The Court of Cassation, Egypt's top court that gives final verdicts, upheld the death verdicts of the 20 militants, mostly loyalists and members of the outlawed Muslim Brotherhood group of former Islamist President Mohamed Morsi, reported Xinhua news agency.
The defendants stormed the main police station in Kerdasa district, a stronghold of the Muslim Brotherhood at that time, in Giza province in mid-August 2013, killing 17 people including 14 policemen.
The assault, known as the "Kerdasa massacre," took place more than a month after Morsi's military removal on July 3, 2013, and shortly after a massive security crackdown on two pro-Morsi sit-ins on August 14, 2013, in Cairo and Giza, which left hundreds dead and thousands under arrest.
The case originally involved 188 defendants including fugitives. In February 2015, the court sentenced 183 of them to death and a minor to 10 years in jail. After appeals in February 2016, the Court of Cassation ordered the retrial of 156 of them.
In April 2017, the criminal court recommended the death penalty for 20 of them and referred their case documents to the Grand Mufti, the country's interpreter of religious law, to get his religious opinion on their execution. He later approved.

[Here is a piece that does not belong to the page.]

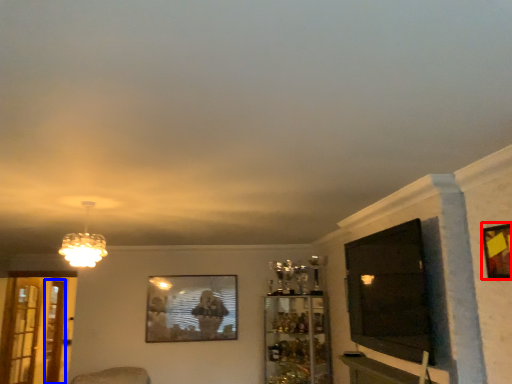
Question: Among these objects, which one is nearest to the camera, picture frame (highlighted by a red box) or screen door (highlighted by a blue box)?

Choices:
 (A) picture frame
 (B) screen door

Answer: (A)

Most Brotherhood leaders, members, and supporters, including Morsi himself and the Brotherhood spiritual guide Mohamed Badie, are currently jailed. Many of them have received death sentences and life imprisonments over various charges varying from inciting violence and murder to espionage and jailbreak.
Morsi is currently serving a 20-year prison sentence for inciting deadly clashes between his supporters and opponents in late 2012 and a 25-year jail term for leaking classified documents to Qatar.